When I saw an obnoxious white pixel in the middle of the black nose of a Peke I was photographing (ISO 3200 1/125 sec.), and it persisted in the same spot of the sensor for several shot, I was ready to send it in to Canon (with B&H shutting down for Passover, I'd get it back faster from Canon NJ as a warranty repair than from B&H as an exchange). I downloaded the [URL=http://[URL]www.starzen.com/imaging/deadpixeltest.htm]Dead Pixels Test to get an idea of how bad the problem was. Manual exposure, manual focus. I had LENR on, but as times were less than 1 sec., this should have been irrelevant. All shots were RAW converted to TIFF. What I found was very interesting
ISO 100 1/125 0 hot; 1/30 0 hot; 1/8 0 hot; 1/2 0 hot
ISO 200 1/125 0 hot; 1/30 0 hot; 1/8 0 hot; 1/2 0 hot
ISO 400 1/125 12 hot; 1/30 12 hot, 1/8 15 hot, 1/2 11 hot
ISO 800 1/125 39 hot; 1/30 51 hot; 1/8 52 hot; 1/2 17 hot (!)

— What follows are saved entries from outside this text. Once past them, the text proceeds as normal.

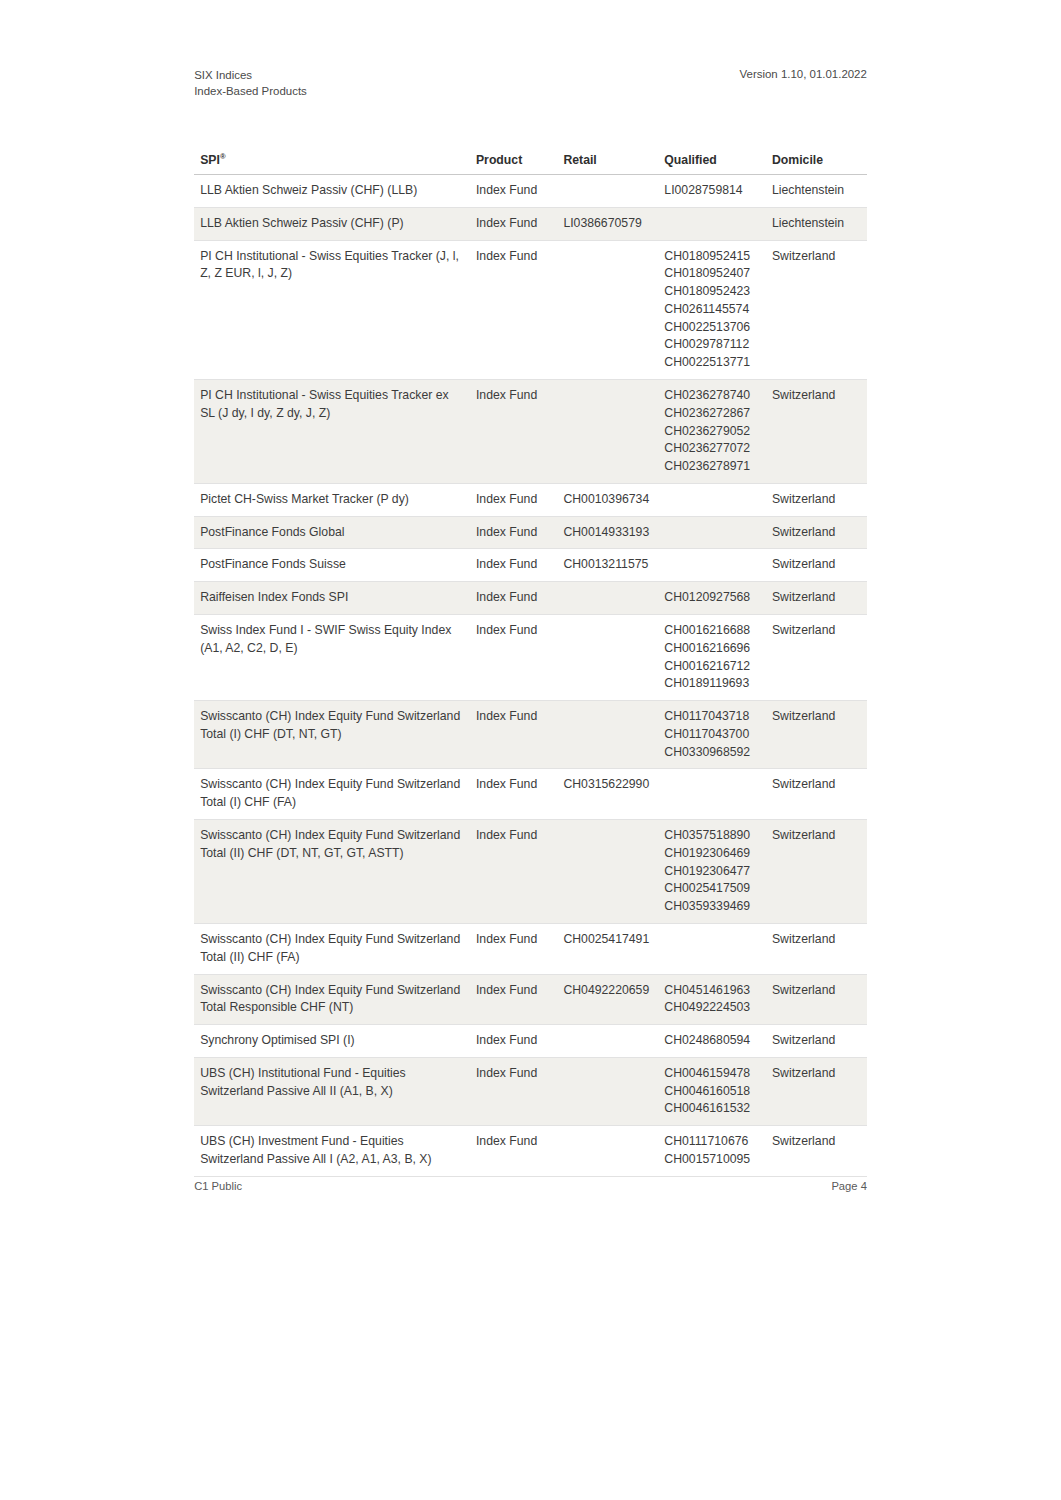SIX Indices
Index-Based Products
Version 1.10, 01.01.2022
| SPI ® | Product | Retail | Qualified | Domicile |
| --- | --- | --- | --- | --- |
| LLB Aktien Schweiz Passiv (CHF) (LLB) | Index Fund | | LI0028759814 | Liechtenstein |
| LLB Aktien Schweiz Passiv (CHF) (P) | Index Fund | LI0386670579 | | Liechtenstein |
| PI CH Institutional - Swiss Equities Tracker (J, l, Z, Z EUR, l, J, Z) | Index Fund | | CH0180952415 CH0180952407 CH0180952423 CH0261145574 CH0022513706 CH0029787112 CH0022513771 | Switzerland |
| PI CH Institutional - Swiss Equities Tracker ex SL (J dy, I dy, Z dy, J, Z) | Index Fund | | CH0236278740 CH0236272867 CH0236279052 CH0236277072 CH0236278971 | Switzerland |
| Pictet CH-Swiss Market Tracker (P dy) | Index Fund | CH0010396734 | | Switzerland |
| PostFinance Fonds Global | Index Fund | CH0014933193 | | Switzerland |
| PostFinance Fonds Suisse | Index Fund | CH0013211575 | | Switzerland |
| Raiffeisen Index Fonds SPI | Index Fund | | CH0120927568 | Switzerland |
| Swiss Index Fund I - SWIF Swiss Equity Index (A1, A2, C2, D, E) | Index Fund | | CH0016216688 CH0016216696 CH0016216712 CH0189119693 | Switzerland |
| Swisscanto (CH) Index Equity Fund Switzerland Total (I) CHF (DT, NT, GT) | Index Fund | | CH0117043718 CH0117043700 CH0330968592 | Switzerland |
| Swisscanto (CH) Index Equity Fund Switzerland Total (I) CHF (FA) | Index Fund | CH0315622990 | | Switzerland |
| Swisscanto (CH) Index Equity Fund Switzerland Total (II) CHF (DT, NT, GT, GT, ASTT) | Index Fund | | CH0357518890 CH0192306469 CH0192306477 CH0025417509 CH0359339469 | Switzerland |
| Swisscanto (CH) Index Equity Fund Switzerland Total (II) CHF (FA) | Index Fund | CH0025417491 | | Switzerland |
| Swisscanto (CH) Index Equity Fund Switzerland Total Responsible CHF (NT) | Index Fund | CH0492220659 | CH0451461963 CH0492224503 | Switzerland |
| Synchrony Optimised SPI (I) | Index Fund | | CH0248680594 | Switzerland |
| UBS (CH) Institutional Fund - Equities Switzerland Passive All II (A1, B, X) | Index Fund | | CH0046159478 CH0046160518 CH0046161532 | Switzerland |
| UBS (CH) Investment Fund - Equities Switzerland Passive All I (A2, A1, A3, B, X) | Index Fund | | CH0111710676 CH0015710095 | Switzerland |
C1 Public
Page 4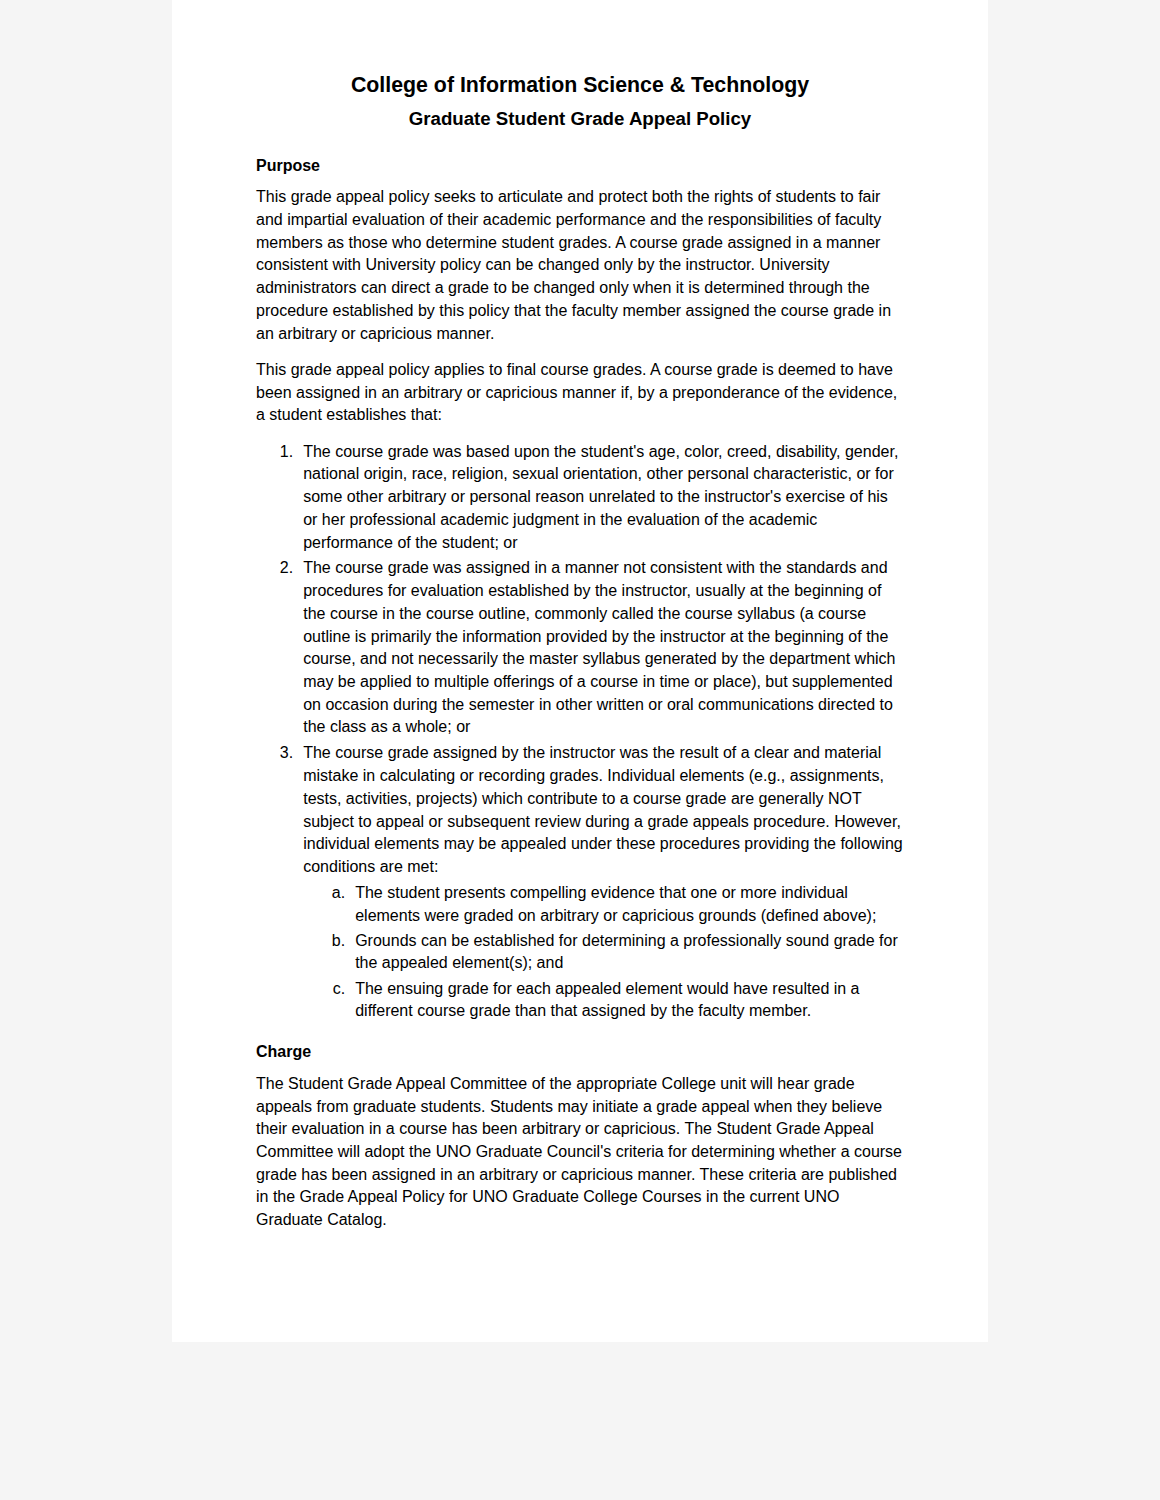College of Information Science & Technology
Graduate Student Grade Appeal Policy
Purpose
This grade appeal policy seeks to articulate and protect both the rights of students to fair and impartial evaluation of their academic performance and the responsibilities of faculty members as those who determine student grades. A course grade assigned in a manner consistent with University policy can be changed only by the instructor. University administrators can direct a grade to be changed only when it is determined through the procedure established by this policy that the faculty member assigned the course grade in an arbitrary or capricious manner.
This grade appeal policy applies to final course grades. A course grade is deemed to have been assigned in an arbitrary or capricious manner if, by a preponderance of the evidence, a student establishes that:
The course grade was based upon the student's age, color, creed, disability, gender, national origin, race, religion, sexual orientation, other personal characteristic, or for some other arbitrary or personal reason unrelated to the instructor's exercise of his or her professional academic judgment in the evaluation of the academic performance of the student; or
The course grade was assigned in a manner not consistent with the standards and procedures for evaluation established by the instructor, usually at the beginning of the course in the course outline, commonly called the course syllabus (a course outline is primarily the information provided by the instructor at the beginning of the course, and not necessarily the master syllabus generated by the department which may be applied to multiple offerings of a course in time or place), but supplemented on occasion during the semester in other written or oral communications directed to the class as a whole; or
The course grade assigned by the instructor was the result of a clear and material mistake in calculating or recording grades. Individual elements (e.g., assignments, tests, activities, projects) which contribute to a course grade are generally NOT subject to appeal or subsequent review during a grade appeals procedure. However, individual elements may be appealed under these procedures providing the following conditions are met:
The student presents compelling evidence that one or more individual elements were graded on arbitrary or capricious grounds (defined above);
Grounds can be established for determining a professionally sound grade for the appealed element(s); and
The ensuing grade for each appealed element would have resulted in a different course grade than that assigned by the faculty member.
Charge
The Student Grade Appeal Committee of the appropriate College unit will hear grade appeals from graduate students. Students may initiate a grade appeal when they believe their evaluation in a course has been arbitrary or capricious. The Student Grade Appeal Committee will adopt the UNO Graduate Council's criteria for determining whether a course grade has been assigned in an arbitrary or capricious manner. These criteria are published in the Grade Appeal Policy for UNO Graduate College Courses in the current UNO Graduate Catalog.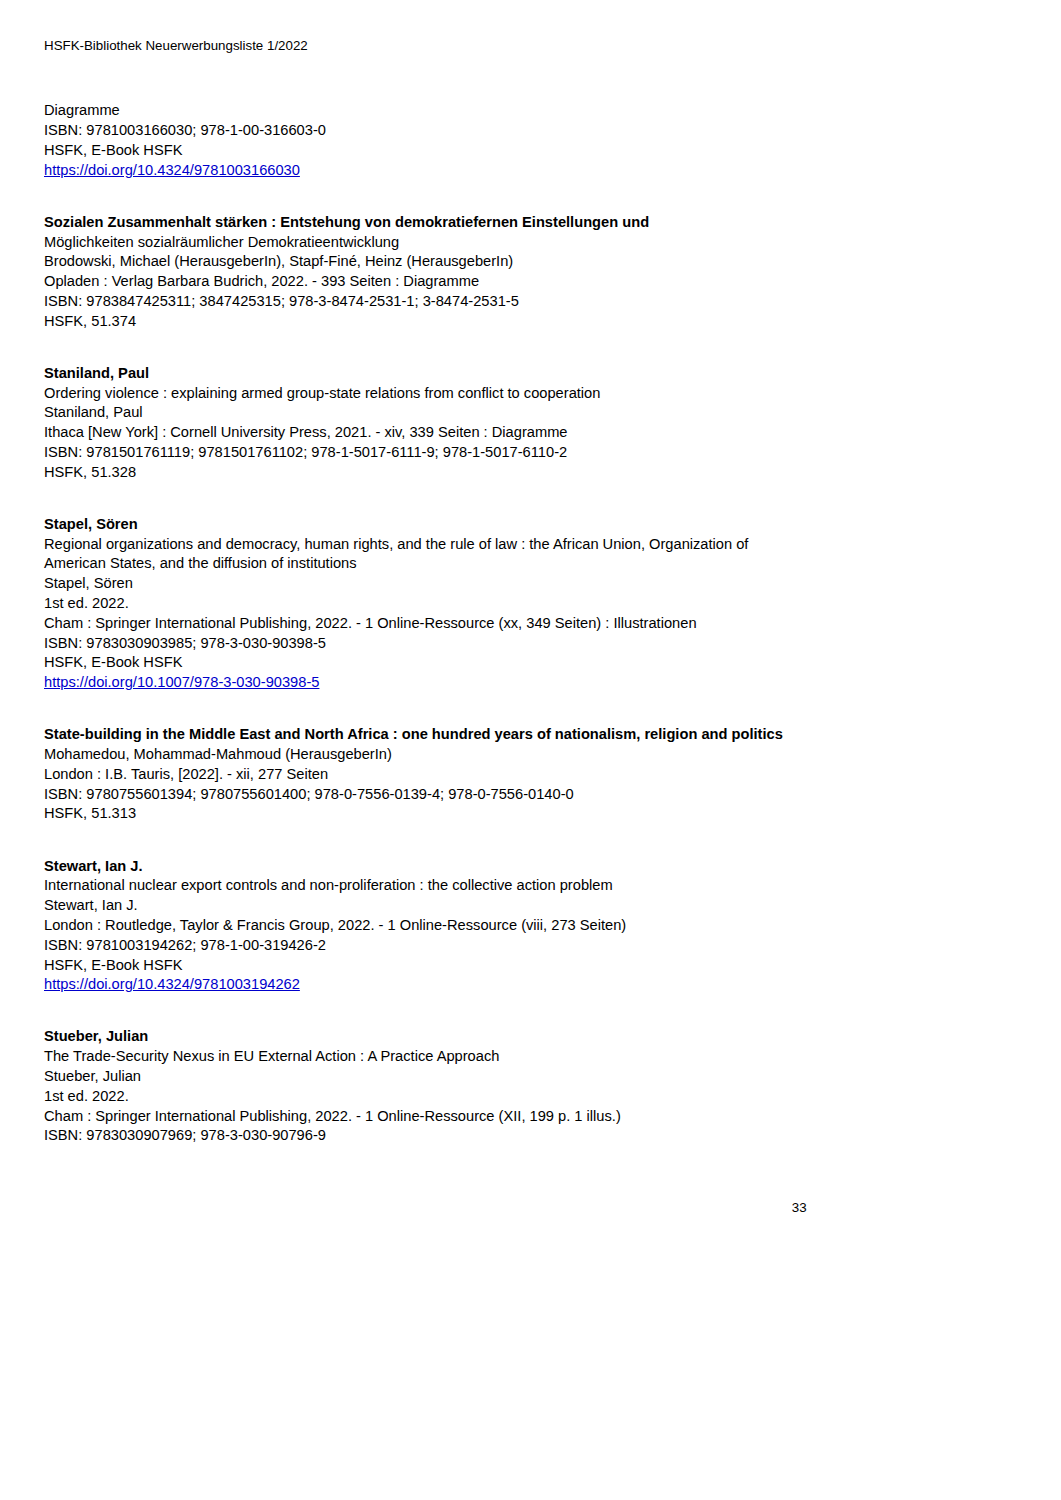HSFK-Bibliothek Neuerwerbungsliste 1/2022
Diagramme
ISBN: 9781003166030; 978-1-00-316603-0
HSFK, E-Book HSFK
https://doi.org/10.4324/9781003166030
Sozialen Zusammenhalt stärken : Entstehung von demokratiefernen Einstellungen und
Möglichkeiten sozialräumlicher Demokratieentwicklung
Brodowski, Michael (HerausgeberIn), Stapf-Finé, Heinz (HerausgeberIn)
Opladen : Verlag Barbara Budrich, 2022. - 393 Seiten : Diagramme
ISBN: 9783847425311; 3847425315; 978-3-8474-2531-1; 3-8474-2531-5
HSFK, 51.374
Staniland, Paul
Ordering violence : explaining armed group-state relations from conflict to cooperation
Staniland, Paul
Ithaca [New York] : Cornell University Press, 2021. - xiv, 339 Seiten : Diagramme
ISBN: 9781501761119; 9781501761102; 978-1-5017-6111-9; 978-1-5017-6110-2
HSFK, 51.328
Stapel, Sören
Regional organizations and democracy, human rights, and the rule of law : the African Union, Organization of American States, and the diffusion of institutions
Stapel, Sören
1st ed. 2022.
Cham : Springer International Publishing, 2022. - 1 Online-Ressource (xx, 349 Seiten) : Illustrationen
ISBN: 9783030903985; 978-3-030-90398-5
HSFK, E-Book HSFK
https://doi.org/10.1007/978-3-030-90398-5
State-building in the Middle East and North Africa : one hundred years of nationalism, religion and politics
Mohamedou, Mohammad-Mahmoud (HerausgeberIn)
London : I.B. Tauris, [2022]. - xii, 277 Seiten
ISBN: 9780755601394; 9780755601400; 978-0-7556-0139-4; 978-0-7556-0140-0
HSFK, 51.313
Stewart, Ian J.
International nuclear export controls and non-proliferation : the collective action problem
Stewart, Ian J.
London : Routledge, Taylor & Francis Group, 2022. - 1 Online-Ressource (viii, 273 Seiten)
ISBN: 9781003194262; 978-1-00-319426-2
HSFK, E-Book HSFK
https://doi.org/10.4324/9781003194262
Stueber, Julian
The Trade-Security Nexus in EU External Action : A Practice Approach
Stueber, Julian
1st ed. 2022.
Cham : Springer International Publishing, 2022. - 1 Online-Ressource (XII, 199 p. 1 illus.)
ISBN: 9783030907969; 978-3-030-90796-9
33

ISO 1600 1/125 54 hot; 1/30 59 hot; 1/8 64 hot; 1/2 28 hot
ISO 3200 1/125 1405 hot; 1/30 1355 hot; 1/8 1398 hot; 1/2 1261 hot
Alarmed at the jump for ISO 3200, I decided to try the talked-about shooting at 1600 and adding a stop of EC in RSP:
1600+1st. 1/125 219 hot; 1/30 231 hot; 1/8 252 hot; 1/2 176 hot
1) Long Exposure Noise Reduction (on the 5D at least) kicks in before 1 sec. exposure, possibly even at 1/4 sec. or so.
2) ISO 1600 + 1 stop PP offers a significant advantage in noise reduction over ISO 3200 in-camera. This definitely requires more testing, though. Canon can't have messed this up so badly, can they?